Ludwig Van Beethoven: While at High School, during my Music lessons, I studied about Ludwig Van Beethoven the German composer and pianist. Around 1796, he began to lose his hearing. He severely suffered from tinnitus, a “ringing” in his ears that made it hard for him to perceive and appreciate music. He even avoided conversation because his condition was severe. At the end of the premiere of his Ninth Symphony, he had to be turned around to see the turbulent applause of the audience. Hearing nothing, he wept – but persevered and kept a passion for music. He even continued to compose, conduct, and perform, even after becoming completely deaf! He really persevered and deserves our remembrance as an achiever. Even if you get a heavy attack in the area of your greatest passion, gifting or talent, simply persevere. What looks like the end of the road is just a bend that continues into the infinite distance!

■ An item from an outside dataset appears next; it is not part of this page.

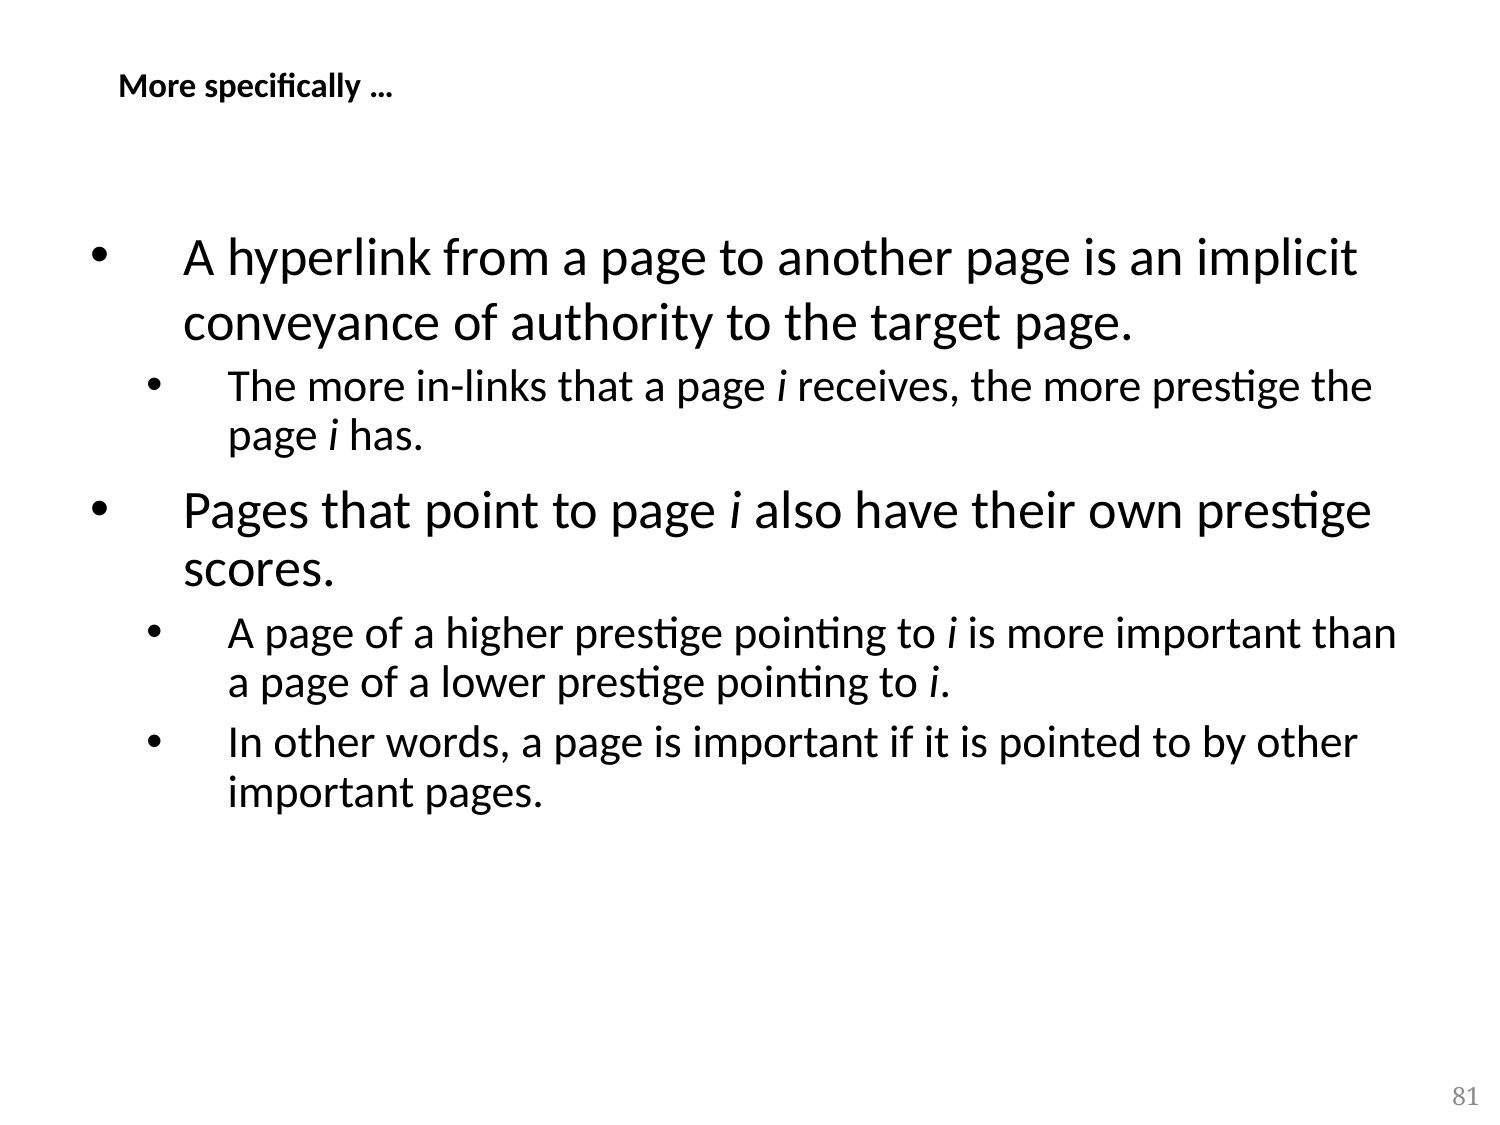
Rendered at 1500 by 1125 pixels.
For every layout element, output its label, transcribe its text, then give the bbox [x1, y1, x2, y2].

slide_number 81 [1157, 1080, 1495, 1116]
title More specifically … [103, 59, 1397, 113]
list A hyperlink from a page to another page is an implicit conveyance of authority to the target page. The more in-links that a page i receives, the more prestige the page i has. Pages that point to page i also have their own prestige scores. A page of a higher prestige pointing to i is more important than a page of a lower prestige pointing to i. In other words, a page is important if it is pointed to by other important pages. [75, 214, 1425, 970]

Miss Anderson was once told by the Great Toscannini, “A voice like yours is heard once in a hundred years.” — Image by © Bettmann/CORBIS

Marian Anderson: Her family was so poor that they did not afford to send her to high school. At 12, her father died of heart failure and her grandfather a born slave also died few months later. After some time, her church members sponsored her to join high school. When she came out and applied to an all-white music school in Philadelphia, she was turned away because she was black – but she persevered. She became an important figure in the struggle for black artists to overcome racial prejudice in the US. With the help of President Franklin D. Roosevelt, she performed a highly praised open-air concert on Easter Sunday, April 9, 1939, on the steps of the Lincoln Memorial in Washington, D.C., to a crowd of more than 75,000 people and a radio audience in the millions. She worked for several years as a delegate to the United Nations Human Rights Committee and became a “goodwill ambassadress” for the US Department of State, receiving many awards: Presidential Medal of Freedom (1963), the Kennedy Center Honors (1978), the National Medal of Arts (1986), and a Grammy Lifetime Achievement Award (1991). Whether you are despised by multitudes or lose your loved ones, do not sit back and give up. Rise up and pursue your dreams. Persevere.

JUST PROCEED

A person of perseverance will proceed unhindered by any obstacles. The stumbling blocks of life will be surprised when you turn them into stepping stones into a better life! Ted Engstrom summarizes such persistence in a moving style:

Cripple him, and you have a Sir Walter Scott. Lock him in a prison cell, and you have a John Bunyan. Bury him in the snows of Valley Forge, and you have a George Washington. Raise him in abject poverty and you have an Abraham Lincoln. Strike him down with infantile paralysis, and he becomes Franklin Roosevelt. Burn him so severely that the doctors say he’ll never walk again, and you have a Glenn Cunningham — who set the world’s one mile record in 1934. Deafen him and you have a Ludwig van Beethoven. Have him or her born black in a society filled with racial discrimination, and you have a Booker T. Washington, a Marian Anderson, a George Washington Carver. Call him a slow learner, “retarded,” and write him off as uneducable, and you have an Albert Einstein.